Publié par Elsa Fanjul le 16 Avr 2026 à 7:58

Un cheval de 7 ans remporte sa course sur l’hippodrome d’Aintree, près de Liverpool. Quelques secondes après la ligne d’arrivée, il s’effondre. Il ne se relèvera jamais. Gold Dancer vient de courir les derniers mètres de sa vie avec le dos brisé. Et ce qui suit a déclenché une tempête.

Les dernières foulées de Gold Dancer

Cheval de course franchissant un obstacle à Aintree

Vendredi 10 avril, deuxième journée du Grand National 2026. L’un des événements hippiques les plus suivis au monde bat son plein à Aintree, en Angleterre. Gold Dancer, 7 ans, est engagé dans une épreuve de steeple-chase. Tout se passe bien jusqu’au dernier obstacle. Là, la réception se passe mal. Très mal.

Selon les premières analyses, l’atterrissage après la haie aurait provoqué une grave blessure au dos du cheval. Mais Gold Dancer ne s’arrête pas. Poussé par son élan – ou par autre chose –, il continue à galoper. Ou plutôt à avancer, d’une démarche que les images montrent désarticulée, vacillante, presque irréelle.

Il franchit la ligne d’arrivée en première position. Puis il s’effondre. L’équipe vétérinaire présente sur place intervient immédiatement. Malgré les soins prodigués, rien ne peut être fait : Gold Dancer est euthanasié sur l’hippodrome. La victoire ne sera jamais célébrée.

Les images de ces dernières secondes ont été largement diffusées sur les réseaux sociaux. Et c’est précisément ce qui a mis le feu aux poudres.

Le jockey accusé d’avoir fouetté un cheval mourant

Sur la vidéo qui circule en boucle, on voit Paul Townend, le jockey de Gold Dancer, continuer à pousser le cheval vers la ligne. Les internautes remarquent un détail qui les scandalise : le cavalier utilise sa cravache alors que l’animal montre des signes évidents de détresse. Le hashtag #RIPGoldDancer explose en quelques heures.

Les accusations sont violentes. Sur X (anciennement Twitter), des milliers de messages dénoncent ce qu’ils considèrent comme un acte de cruauté pure. « Il a fouetté un cheval qui avait le dos cassé pour gagner une course », résume un post partagé des dizaines de milliers de fois. Des associations de défense animale comme L214 se saisissent immédiatement de l’affaire.

Des collectifs militants contre les courses hippiques réclament l’ouverture d’une enquête disciplinaire contre le jockey. Certains vont plus loin et demandent des poursuites pénales. L’émotion dépasse largement le cercle des amateurs de courses : c’est l’opinion publique dans son ensemble qui s’empare du sujet.

Mais la version officielle raconte une autre histoire.
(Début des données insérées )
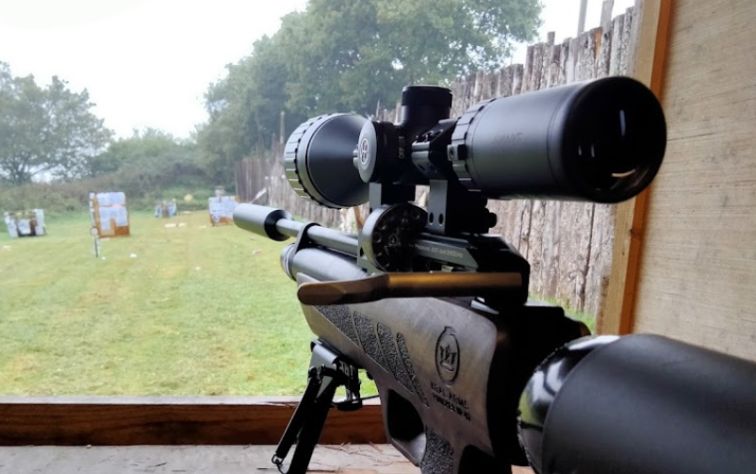
I want to click on wood frame, so click(x=150, y=419).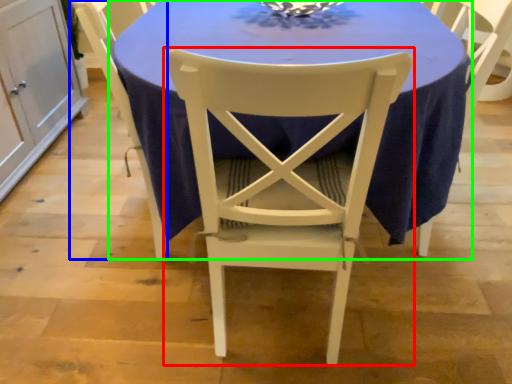
Question: Which object is the closest to the chair (highlighted by a red box)? Choose among these: chair (highlighted by a blue box) or table (highlighted by a green box).

Choices:
 (A) chair
 (B) table

Answer: (B)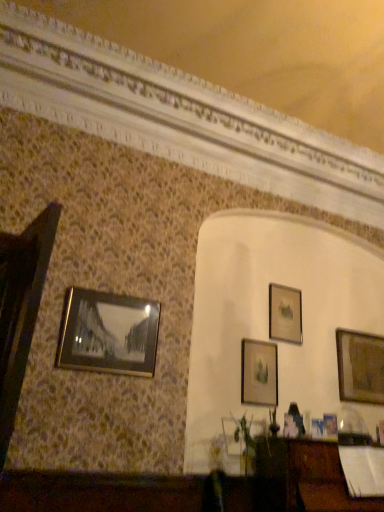
This screenshot has height=512, width=384. Describe the element at coordinates (108, 333) in the screenshot. I see `metallic gold picture frame at left, which is counted as the first picture frame, starting from the left` at that location.

Measure the distance between point (326, 418) and camera.

The depth of point (326, 418) is 10.21 feet.

You are a GUI agent. You are given a task and a screenshot of the screen. Output one action in this format:
    pyautogui.click(x=<x>, y=<y>)
    Task: Click on the wooden picture frame at right, marked as the fifth picture frame in a left-to-right arrangement
    This screenshot has height=512, width=384.
    Given the screenshot: What is the action you would take?
    pyautogui.click(x=360, y=367)

Where is `the 2nd picture frame positioned below the matte gold picture frame at center, acting as the 2th picture frame starting from the left (from the image's perspective)`? the 2nd picture frame positioned below the matte gold picture frame at center, acting as the 2th picture frame starting from the left (from the image's perspective) is located at coordinates (330, 425).

Is matte gold picture frame at center, the third picture frame from the back, not close to metallic gold picture frame at lower right, which is the 2th picture frame from front to back?

Actually, matte gold picture frame at center, the third picture frame from the back, and metallic gold picture frame at lower right, which is the 2th picture frame from front to back, are a little close together.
Et elle est loin de faire l’unanimité.

Ce que dit l’enquête officielle – et pourquoi ça ne convainc pas tout le monde

Jockey tenant une cravache pendant une course hippique

La British Horseracing Authority (BHA), l’organisme qui régule les courses hippiques en Grande-Bretagne, a réagi rapidement. Selon ses premiers éléments d’enquête, Paul Townend ne pouvait pas savoir que Gold Dancer était aussi gravement blessé. La BHA affirme que la gravité de la fracture n’aurait été « perceptible qu’après le passage de la ligne d’arrivée ».

En clair : le jockey aurait continué à monter normalement, sans réaliser que son cheval avait le dos brisé. Une explication que beaucoup peinent à accepter, surtout au vu des images. Comment ne pas sentir qu’un cheval sous vous ne galope plus normalement ? Que sa démarche est anormale, que quelque chose ne va pas ?

Les défenseurs du jockey rappellent que dans le feu de l’action, à pleine vitesse, les sensations transmises par l’animal peuvent être ambiguës. Un cheval fatigué et un cheval blessé ne se distinguent pas toujours facilement quand on est lancé à 50 km/h sur un parcours d’obstacles. L’adrénaline fait le reste.

Quoi qu’il en soit, la polémique a dépassé le cas individuel de Townend. Elle pose une question bien plus large, qui revient chaque année au même endroit.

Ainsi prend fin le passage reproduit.